Highlights

  • A security breach was found in the PyTorch machine learning framework, PyPI, which is believed to have been downloaded more than 2,300 times.
  • The malware was designed to attack and hack passwords and steal SSH keys from all the computers where it is installed.

A hacker has tricked a few PyTorch machine learning framework users into downloading malware as the company BleepingComputer reported on Sunday.

PyTorch is a popular open-source tool that works for developing artificial intelligence models. Developers utilize the tool to create neural networks, train and perform related tasks. The company was originally released by Meta Platforms Inc. In 2016 and is now under Linux Foundation.

The developers of PyTorch identified a security breach last Friday. It did not affect the code base, but it surely affected a service called PyPI that hosts third-party extensions to the AI development tool. A hacker uploaded a malicious extension to PyPI which seems to have been downloaded multiple times by users (approx 2,300 times).

The malicious program had the same file name as a legitimate PyTorch extension, which is why users downloaded it accidentally. Later, developers changed its name to prevent additional downloads.

In a Dec. 31 blog post, the developers stated, “This malicious package was being installed instead of the version from our official repository. This malicious package has the same name torchtriton but added in code that uploads sensitive data from the machine.”

According to BleepingComputer, the malware is meant to steal passwords and SSH keys from computers on which it is installed. Developers utilize SSH keys, a series of characters like a password, to access the cloud environments used by their organizations. Not only keys and passwords, but the malicious file can also steal other type of data such as technical information about developers’ computers.

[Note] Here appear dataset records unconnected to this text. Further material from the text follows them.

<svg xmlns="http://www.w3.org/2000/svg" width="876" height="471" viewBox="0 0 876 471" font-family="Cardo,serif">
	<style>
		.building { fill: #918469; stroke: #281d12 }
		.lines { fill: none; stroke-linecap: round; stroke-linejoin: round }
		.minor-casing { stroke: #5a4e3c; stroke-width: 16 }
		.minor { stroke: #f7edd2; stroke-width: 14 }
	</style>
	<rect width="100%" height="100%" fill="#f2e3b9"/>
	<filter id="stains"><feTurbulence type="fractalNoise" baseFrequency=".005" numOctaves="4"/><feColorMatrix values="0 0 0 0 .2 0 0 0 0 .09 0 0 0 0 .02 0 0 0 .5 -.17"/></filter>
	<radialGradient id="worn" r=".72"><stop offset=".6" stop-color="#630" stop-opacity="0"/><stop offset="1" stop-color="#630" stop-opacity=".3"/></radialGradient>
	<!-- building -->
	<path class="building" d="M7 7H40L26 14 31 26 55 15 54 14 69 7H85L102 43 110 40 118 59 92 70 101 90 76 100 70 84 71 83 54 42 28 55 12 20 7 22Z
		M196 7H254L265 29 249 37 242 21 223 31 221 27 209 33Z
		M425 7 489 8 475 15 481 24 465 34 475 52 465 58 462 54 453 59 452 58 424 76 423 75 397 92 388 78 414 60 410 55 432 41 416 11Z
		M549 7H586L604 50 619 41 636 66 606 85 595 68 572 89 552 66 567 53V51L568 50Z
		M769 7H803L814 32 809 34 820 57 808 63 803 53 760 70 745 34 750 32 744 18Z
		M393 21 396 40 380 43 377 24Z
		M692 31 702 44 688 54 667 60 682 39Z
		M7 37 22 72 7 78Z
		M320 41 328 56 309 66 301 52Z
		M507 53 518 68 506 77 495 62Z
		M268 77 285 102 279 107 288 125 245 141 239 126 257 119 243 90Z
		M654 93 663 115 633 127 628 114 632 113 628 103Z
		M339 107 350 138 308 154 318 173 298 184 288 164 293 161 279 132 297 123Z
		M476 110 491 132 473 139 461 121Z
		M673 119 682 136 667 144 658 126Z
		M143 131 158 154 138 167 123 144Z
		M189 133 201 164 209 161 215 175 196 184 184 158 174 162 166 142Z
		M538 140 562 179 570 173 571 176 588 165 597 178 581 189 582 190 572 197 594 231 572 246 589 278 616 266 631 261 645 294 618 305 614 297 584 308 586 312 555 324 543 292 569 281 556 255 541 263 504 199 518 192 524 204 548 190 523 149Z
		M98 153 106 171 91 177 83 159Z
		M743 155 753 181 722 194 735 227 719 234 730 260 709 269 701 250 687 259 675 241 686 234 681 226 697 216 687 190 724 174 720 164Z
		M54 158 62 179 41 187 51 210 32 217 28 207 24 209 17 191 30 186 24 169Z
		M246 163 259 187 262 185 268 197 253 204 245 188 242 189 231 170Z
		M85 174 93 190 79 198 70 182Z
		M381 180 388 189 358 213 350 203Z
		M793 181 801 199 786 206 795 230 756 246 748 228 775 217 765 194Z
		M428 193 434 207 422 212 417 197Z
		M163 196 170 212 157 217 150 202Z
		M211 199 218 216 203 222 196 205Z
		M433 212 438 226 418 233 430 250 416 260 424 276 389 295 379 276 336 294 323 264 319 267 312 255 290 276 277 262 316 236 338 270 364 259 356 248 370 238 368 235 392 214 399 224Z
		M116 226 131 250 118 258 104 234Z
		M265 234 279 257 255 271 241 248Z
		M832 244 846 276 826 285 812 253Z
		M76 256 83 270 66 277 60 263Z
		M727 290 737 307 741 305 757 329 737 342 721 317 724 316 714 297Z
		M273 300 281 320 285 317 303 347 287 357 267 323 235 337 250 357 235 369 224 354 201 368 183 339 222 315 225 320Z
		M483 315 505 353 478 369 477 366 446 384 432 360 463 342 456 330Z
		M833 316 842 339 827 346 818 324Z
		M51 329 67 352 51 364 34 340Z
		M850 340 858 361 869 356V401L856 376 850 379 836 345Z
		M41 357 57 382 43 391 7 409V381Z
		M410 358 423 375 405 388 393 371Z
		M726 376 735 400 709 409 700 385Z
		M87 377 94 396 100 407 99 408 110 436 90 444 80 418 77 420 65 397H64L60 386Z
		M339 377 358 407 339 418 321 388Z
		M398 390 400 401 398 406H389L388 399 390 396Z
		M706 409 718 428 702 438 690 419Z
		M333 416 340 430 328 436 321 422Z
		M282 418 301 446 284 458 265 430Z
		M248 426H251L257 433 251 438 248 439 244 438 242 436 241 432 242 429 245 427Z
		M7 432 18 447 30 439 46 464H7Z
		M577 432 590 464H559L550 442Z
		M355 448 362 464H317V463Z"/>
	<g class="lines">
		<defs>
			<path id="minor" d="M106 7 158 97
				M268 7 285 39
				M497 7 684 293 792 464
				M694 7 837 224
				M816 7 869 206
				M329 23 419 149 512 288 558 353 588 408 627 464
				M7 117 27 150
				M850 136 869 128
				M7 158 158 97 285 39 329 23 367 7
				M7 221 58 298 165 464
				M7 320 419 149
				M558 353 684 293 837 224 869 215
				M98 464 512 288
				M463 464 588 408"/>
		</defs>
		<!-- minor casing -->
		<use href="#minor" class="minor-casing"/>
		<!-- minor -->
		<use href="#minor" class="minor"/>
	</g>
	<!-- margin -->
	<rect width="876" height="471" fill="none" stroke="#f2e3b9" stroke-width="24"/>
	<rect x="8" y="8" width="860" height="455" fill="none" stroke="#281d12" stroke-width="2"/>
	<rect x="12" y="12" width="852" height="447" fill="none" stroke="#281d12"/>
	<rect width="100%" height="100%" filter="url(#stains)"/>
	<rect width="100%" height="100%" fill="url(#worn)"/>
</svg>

Some antivirus programs open newly downloaded files in an isolated virtual machine before allowing them to run on the user’s device. By opening files, the antivirus detects if it is malicious or not. According to the developers of PyTorch, the malicious extension has a mechanism that recognizes when it is opened in a virtual machine and takes action to evade detection.

The scope of a security breach was less as it affected PyTorch-nightly. It is a version of the AI tools with new features still in development and a limited user base. The malicious file was not included by default in PyTorch downloads; it had to be installed separately.

PyTorch extension is a new release guiding people to remove malicious files. It includes a series of command line instructions that software teams can run to detect and delete the extension.